“Bilmiyorum ne güzel bir kelime, herkes her şey bilirken bilmiyorum demek konfor sağlıyordu. Aslında bildiğim çok şey de yoktu ama şundan eminim ki bugün yapabileceğimizi yarın yapma imkanımız ve mecalimiz olmayabilir. Yarını düşünmek bizi o kadar çok yoruyor ki şuanın tadına varamayıp renklerin hayatımıza girmesine izin vermeden siyah beyaz yaşamayı tercih ediyoruz. Dünyanın tanıklık ettiği en dengesiz canlı olarak insan çoğu zaman yaptıklarını sorgularken hiçbir şey olmamış gibi davranmaya devam ediyordu. Farkındaydı aslında, çok düşünürse kafayı yiyebileceğini ki bu sebeptendi bazen artık kendini deliye atmaları. Neden hem bu kadar çok düşünüp hem de hiç düşünmüyorlardı? O kadar yanlış şeylere odaklanmışlardı ki doğruları öğrenmek istemiyorlardı çünkü doğrular canlarını yakacaktı ve belkide doğru davrandıklarında kimse onları kabul etmeyecekti. Aslında tam olarak kendilerini sevmiyorlardı ve kendilerini sevmedikleri için sevileceklerini düşünmüyorlardı. Bunları nereden mi biliyorum; bu özellikleri taşıyan en belirgin kişiyim ben de.

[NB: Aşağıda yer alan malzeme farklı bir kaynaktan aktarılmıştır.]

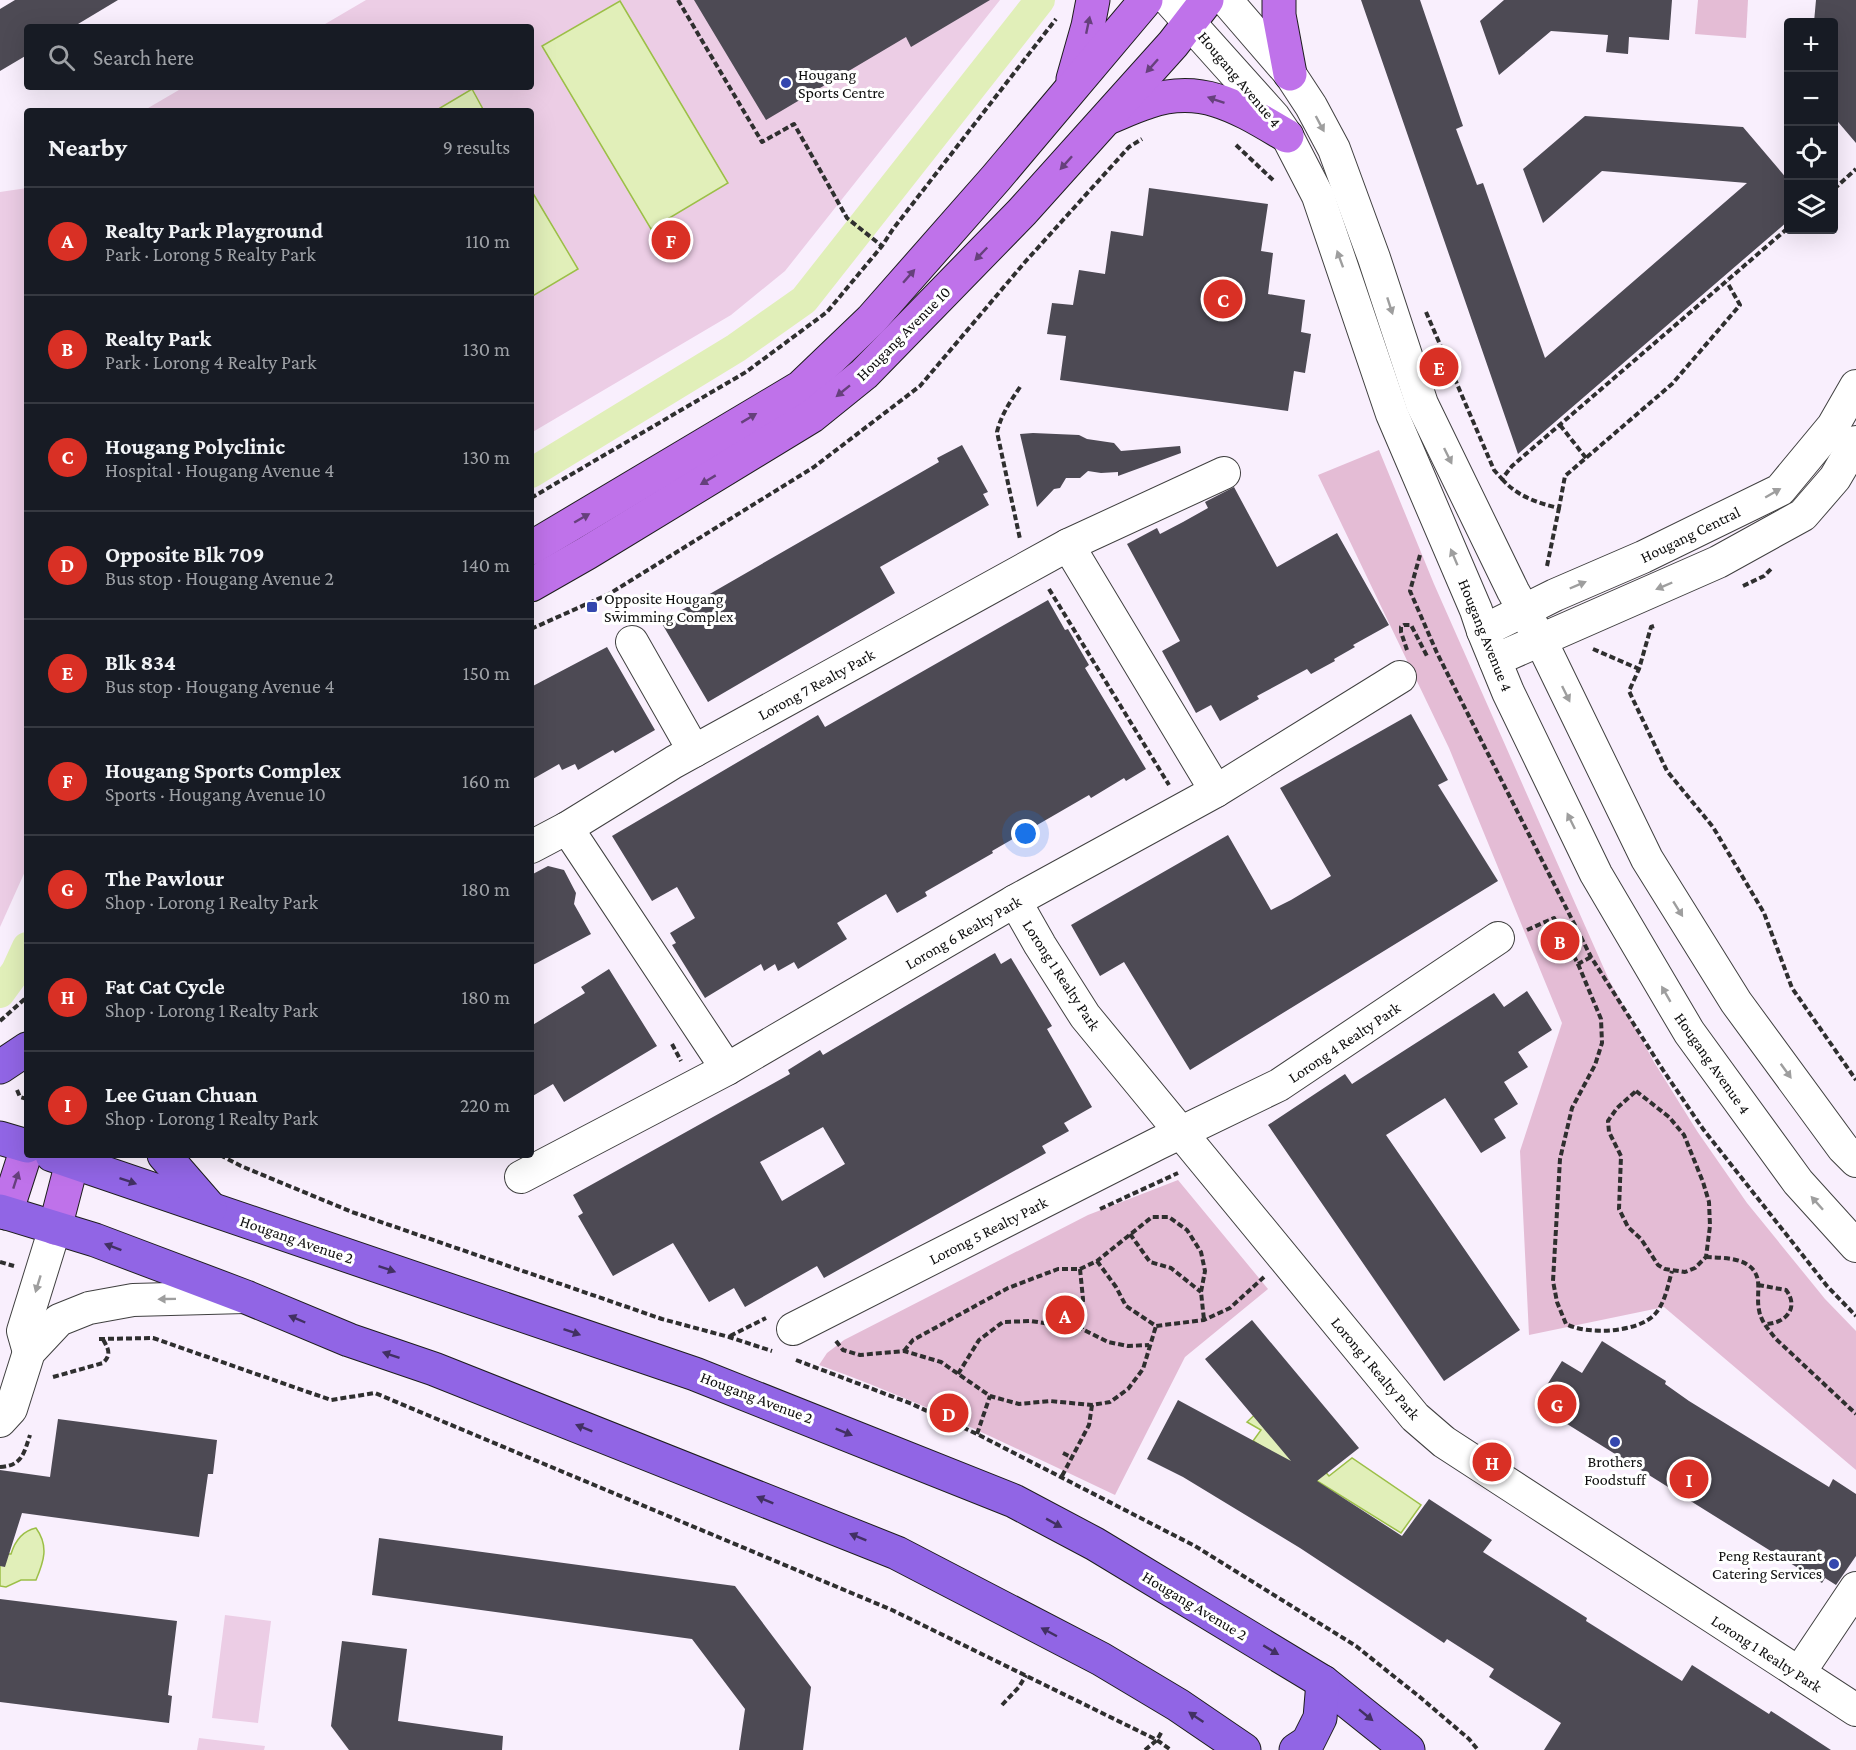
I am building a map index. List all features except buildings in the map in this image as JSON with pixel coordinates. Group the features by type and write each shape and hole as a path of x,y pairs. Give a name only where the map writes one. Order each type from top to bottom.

Elim titriyor, karnım ağrıyor, midem bulanıyor… Bunlar neyin göstergesi? Hayatımda hiçbir sorun yok, hayalimdeki işte çalışıyorum, erkek arkadaşım beni çok seviyor ve ailemle bağlarım kuvvetli. Peki ben neden hâlâ bu kadar hasta hissediyorum? Beni gören daha ne istiyorsun diye soracaktır ancak ben ne istediğimi kendim bile bilmiyorum ki. Mutlu olmalıydım, işten eve döndüğümde erkek arkadaşımla buluşmanın heyecanını yaşamalıydım, belkide arada annemi görmeye gitmenin özlemini duymalıydım ama hissizim, karşımda felaket çıksa sakince izleyecek durumdayım. Yemek yemek bile insana bu kadar ağır gelir mi, yediğin hiçbir şeyin tat vermemesi, içtiğin suyun sanki içindeki toprağın emmesi gibi olması. Yaşıyor muyum diye arada ellerim vücudumu kontrol ediyor sonra hayal kırıklığına uğramış gibi yüzüm düşüyordu. Hayatımda her şey oldukça normalken böyle olmak çok saçma. Çıkmak istiyorum bu karanlıktan, tek istediğim belkide hiçbir şey. Belkide sadece hiçbir şey istemiyordum ve istemeliymiş gibi yapıyordum. Belkide mutlu değildim, sadece öyle davranıyordum.”
Psikolog Seda hastasını dinlerken bir an irkildi. Bunların aynısını kendisininde yaşadığını anladığı an bunu hastaya belli etmemek için soğuk bakışla önündeki deftere döndü. Bir şeyler not almalıydı ama kafası çok dağılmıştı.